The barrel exports pattern is described in Basarat’s book (TypeScript Deep Dive), and looks like this:
/// index.ts
export * from "./a";
export * from "./b";
// [···]
export * from "./z";
It’s pretty common, most people use it, and I don’t blame them: it’s very useful. It saves us from having to remember too many import paths, and from having to explicitly export every symbol from our submodules inside the package.
So… yes, I admit it, the title of this article was pure clickbait. I don’t think this pattern is always harmful, only sometimes. When and why, then?
It’s almost always about coupling
Side effects at module load time
Although not likely to happen (because most of us have learned the hard way that it’s a bad idea to perform side effects at module load time), that’s the simplest problematic case we can explain.
When we “need” to perform some side effects at load time (whatever the reason: singletons, resource initialisation, monkey patching…) in one of the submodules that is star-exported on our “barrel”, we’ll be unable to avoid them when importing anything that is completely unrelated from that same barrel.
As an example, if we just wanted to import a utility function, we might be triggering some resource initialization that had no relation to that task (affecting performance for no good reason), or performing unintentional monkey patching, leading to potential hard-to-debug problems.
/// lib/index.ts
export * from "./a";
export * from "./b";
export * from "./c";
/// lib/a.ts
export const greet = (name = "stranger") => console.log(`Hello ${name}!`);
console.log("Loading module a"); // Side effect
/// lib/b.ts
export const square = (x: number) => x * x;
console.log("Loading module b"); // Side effect
/// lib/c.ts
export const cube = (x: number) => x * x * x;
console.log("Loading module c"); // Side effect
/// main.ts
import { greet } from "./lib";
greet("World");
/// main.js's output:
// --------------------------------------------------------------------
// Loading module a
// Loading module b // <- We didn't want this
// Loading module c // <- We didn't want this
// Hello World!
”Type effects” at type checking time
You might be thinking that the previous case is not that problematic, because no side effects are performed in most code you see every day (consider yourself lucky!), but that’s not where the story ends.

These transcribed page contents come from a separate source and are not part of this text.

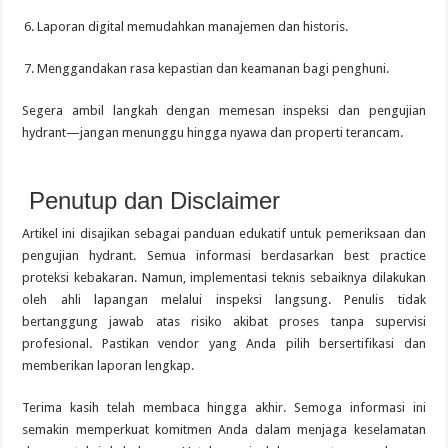
Laporan digital memudahkan manajemen dan historis.
Menggandakan rasa kepastian dan keamanan bagi penghuni.
Segera ambil langkah dengan memesan inspeksi dan pengujian
hydrant—jangan menunggu hingga nyawa dan properti terancam.
Penutup dan Disclaimer
Artikel ini disajikan sebagai panduan edukatif untuk pemeriksaan dan
pengujian hydrant. Semua informasi berdasarkan best practice
proteksi kebakaran. Namun, implementasi teknis sebaiknya dilakukan
oleh ahli lapangan melalui inspeksi langsung. Penulis tidak
bertanggung jawab atas risiko akibat proses tanpa supervisi
profesional. Pastikan vendor yang Anda pilih bersertifikasi dan
memberikan laporan lengkap.
Terima kasih telah membaca hingga akhir. Semoga informasi ini
semakin memperkuat komitmen Anda dalam menjaga keselamatan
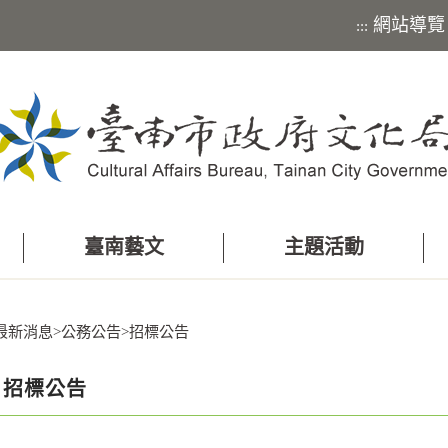
網站導覽
:::
臺南藝文
主題活動
最新消息
>
公務公告
>
招標公告
招標公告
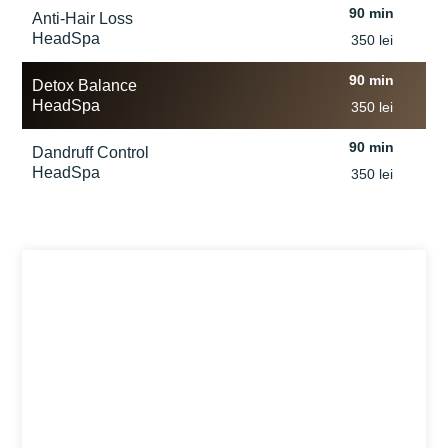
90 min
Anti-Hair Loss
HeadSpa
350 lei
90 min
Detox Balance
HeadSpa
350 lei
90 min
Dandruff Control
HeadSpa
350 lei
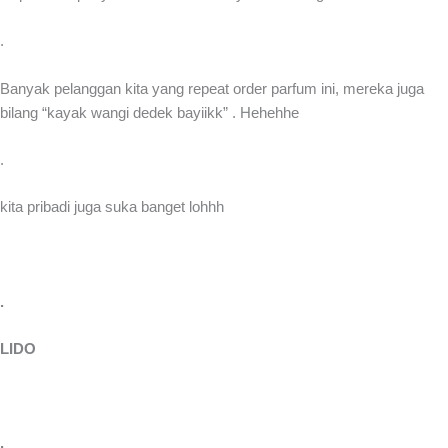
.
Banyak pelanggan kita yang repeat order parfum ini, mereka juga
bilang “kayak wangi dedek bayiikk” . Hehehhe
.
kita pribadi juga suka banget lohhh
.
LIDO
.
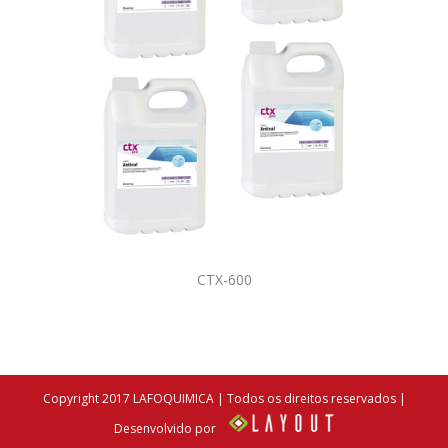
CTX-600
Copyright 2017 LAFOQUIMICA | Todos os direitos reservados |
Desenvolvido por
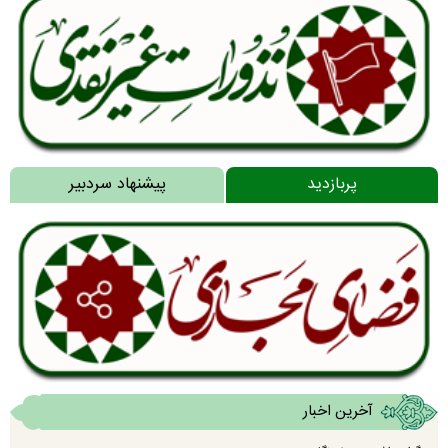
پربازدید
پیشنهاد سردبیر
آخرین اخبار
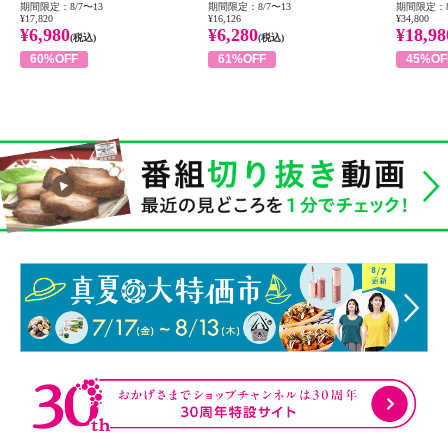
期間限定：8/7〜13
期間限定：8/7〜13
期間限定：8
¥17,820
¥16,126
¥34,800
¥6,980
¥6,280
¥18,98
(税込)
(税込)
60%OFF
61%OFF
45%OF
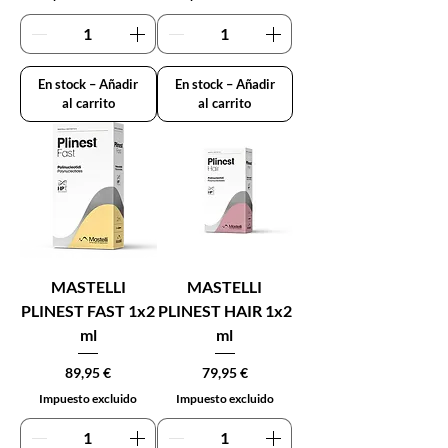
En stock – Añadir
En stock – Añadir
al carrito
al carrito
MASTELLI
MASTELLI
PLINEST FAST 1x2
PLINEST HAIR 1x2
ml
ml
Precio
Precio
89,95 €
79,95 €
Impuesto excluido
Impuesto excluido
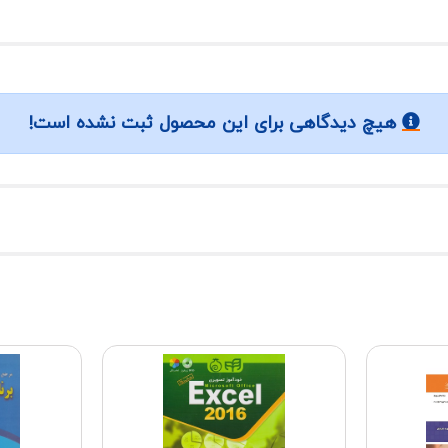
هیچ دیدگاهی برای این محصول ثبت نشده است!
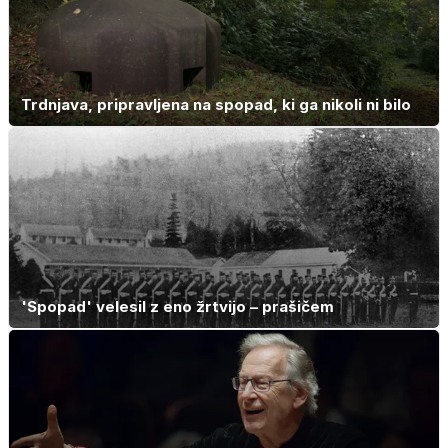
Trdnjava, pripravljena na spopad, ki ga nikoli ni bilo
'Spopad' velesil z eno žrtvijo – prašičem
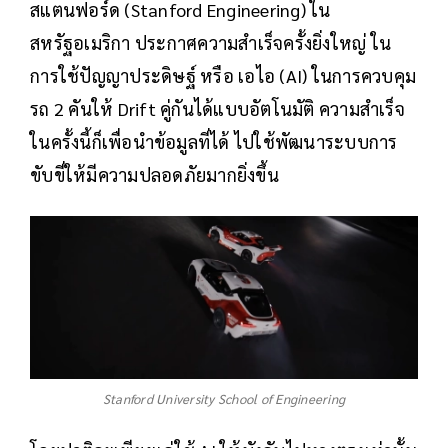
สแตนฟอร์ด (Stanford Engineering) ใน
สหรัฐอเมริกา ประกาศความสำเร็จครั้งยิ่งใหญ่ ใน
การใช้ปัญญาประดิษฐ์ หรือ เอไอ (AI) ในการควบคุม
รถ 2 คันให้ Drift คู่กันได้แบบอัตโนมัติ ความสำเร็จ
ในครั้งนี้ก็เพื่อนำข้อมูลที่ได้ ไปใช้พัฒนาระบบการ
ขับขี่ให้มีความปลอดภัยมากยิ่งขึ้น
Stanford University School of Engineering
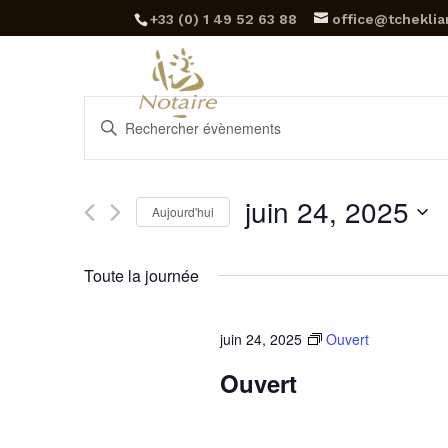
‪+33 (0) 1 49 52 63 88‬
office@tcheklian
Et
Recherche
Saisir
et
mot-
clé.
navigation
Rechercher
juin 24, 2025
Aujourd'hui
Évènements
de
Sélectionnez
par
vues
une
mot-
Toute la journée
date.
clé.
Évènements
juin 24, 2025
Ouvert
Ouvert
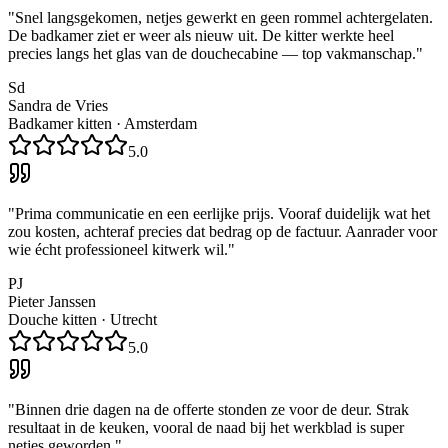
"
Snel langsgekomen, netjes gewerkt en geen rommel achtergelaten.
De badkamer ziet er weer als nieuw uit. De kitter werkte heel
precies langs het glas van de douchecabine — top vakmanschap.
"
Sd
Sandra de Vries
Badkamer kitten
·
Amsterdam
5.0
"
Prima communicatie en een eerlijke prijs. Vooraf duidelijk wat het
zou kosten, achteraf precies dat bedrag op de factuur. Aanrader voor
wie écht professioneel kitwerk wil.
"
PJ
Pieter Janssen
Douche kitten
·
Utrecht
5.0
"
Binnen drie dagen na de offerte stonden ze voor de deur. Strak
resultaat in de keuken, vooral de naad bij het werkblad is super
netjes geworden.
"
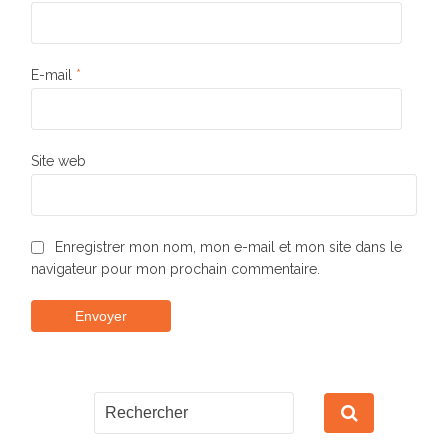
E-mail
*
Site web
Enregistrer mon nom, mon e-mail et mon site dans le
navigateur pour mon prochain commentaire.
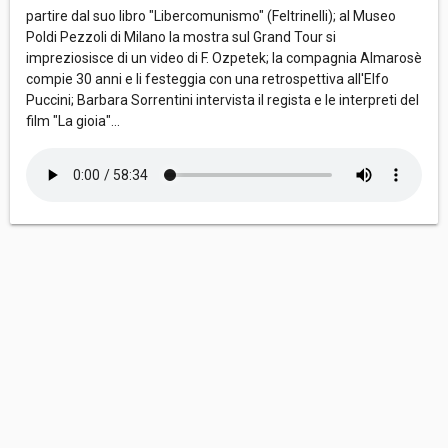
partire dal suo libro "Libercomunismo" (Feltrinelli); al Museo
Poldi Pezzoli di Milano la mostra sul Grand Tour si
impreziosisce di un video di F. Ozpetek; la compagnia Almarosè
compie 30 anni e li festeggia con una retrospettiva all'Elfo
Puccini; Barbara Sorrentini intervista il regista e le interpreti del
film "La gioia"...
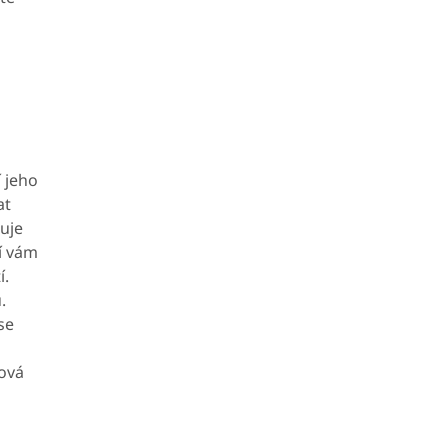
 jeho
at
huje
í vám
í.
.
se
Nová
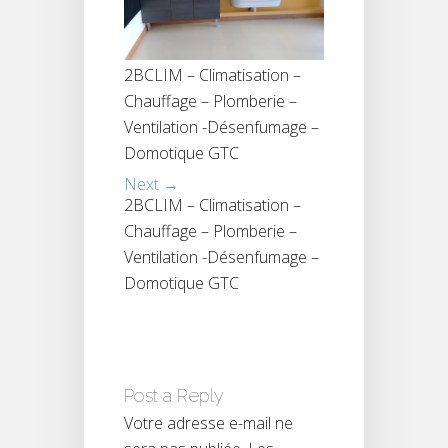
2BCLIM – Climatisation –
Chauffage – Plomberie –
Ventilation -Désenfumage –
Domotique GTC
Next →
2BCLIM – Climatisation –
Chauffage – Plomberie –
Ventilation -Désenfumage –
Domotique GTC
Post a Reply
Votre adresse e-mail ne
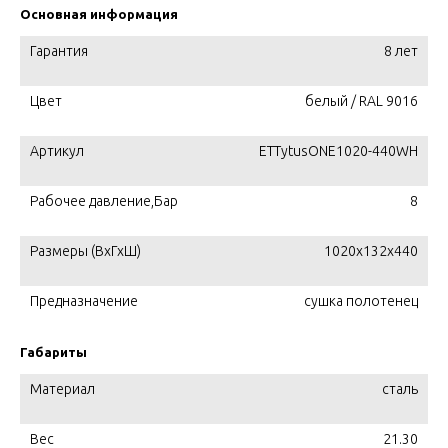
Основная информация
Гарантия
8 лет
Цвет
белый / RAL 9016
Артикул
ETTytusONE1020-440WH
Рабочее давление,Бар
8
Размеры (ВхГхШ)
1020x132x440
Предназначение
сушка полотенец
Габариты
Материал
сталь
Вес
21.30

First of all, I’m probably going to abuse the term “type effect” on the following lines (I suspect this term already has some different meaning attached, but given that I don’t have a better word, I’ll stick to it for now), I ask for your forgiveness in advance… and if you know of a better way to describe it, please feel free to reach out to me and tell me!
While most of the time types have to be explicitly imported in order to have any effect at typechecking time, some interesting cases don’t work like that, module augmentation and ambient modules (both rely on the same construct “declare module”):
declare module "some_external_module" {
// typing stuff in here
}
What this does is to overwrite or augment the types exposed by the pointed module, and can be used (for example) when relying on autogenerated code. One interesting case of this is GraphQL to TypeScript code generation, and how this is integrated with the Mercurius library.
It’s not a coincidence that I mention autogenerated code and Mercurius: I found myself having to deal with a barrel that was exporting one of these autogenerated files. That barrel was inside a supposedly generic types library (in the context of a monorepo)… and because of it, it was “leaking” types from one federated “gateway” into another one that was supposed to expose a completely unrelated object graph. Untangling that wasn’t fun.
Generated code can also suffer
When some of our modules only contain types (but no runtime symbols), we probably want that the generated code doesn’t perform a runtime import because it’s unnecessary.
If we use import type
instead of just import
, or our import statement is
explicitly importing something that it’s just a type without a runtime
counterpart (basically, not enum
nor class
), then we can expect tsc
to
optimize away that import from the generated JS code.
Sadly, tsc
is not that smart when it comes to “start-exports”, and we won’t be
able to optimize it away. The compiler can indeed improve in the future, but I
wouldn’t hold my breath for now.
Indirect problems
Circular references
The barrel pattern makes it easier to introduce accidental circular references. It is true that the fault, in this case, doesn’t really fall on the pattern, but I prefer to not have footguns at my disposal.
I’ve seen too many times how some people decide to import “symbols” from
“sibling” modules through the index.ts
file instead of directly addressing the
source modules; the error here is not the barrel itself (because it’s thought to
be consumed from “outside”), but consuming “internal” code as if it was an
external library.
Some dev tools become slower
When we use barrel exports in our code, static analysis becomes more complex. Some tools have explicit support for them, but others strugle to provide good results or to give them in an acceptable amount of time.
It’s worth noticing that not only static analysis tools can perform worse when in presence of barrel exports, test runners such as Jest can also see their performance badly hurt, affecting our productivity, and the associated costs of our CI pipelines.
Conclusion
Barrel exports are a great tool if used correctly, but there’s great risk of abusing them. As with any other technique, we should be aware of its associated trade-offs and under which circumstances they can become problematic, so we can consider these factors when deciding whether to use them or not.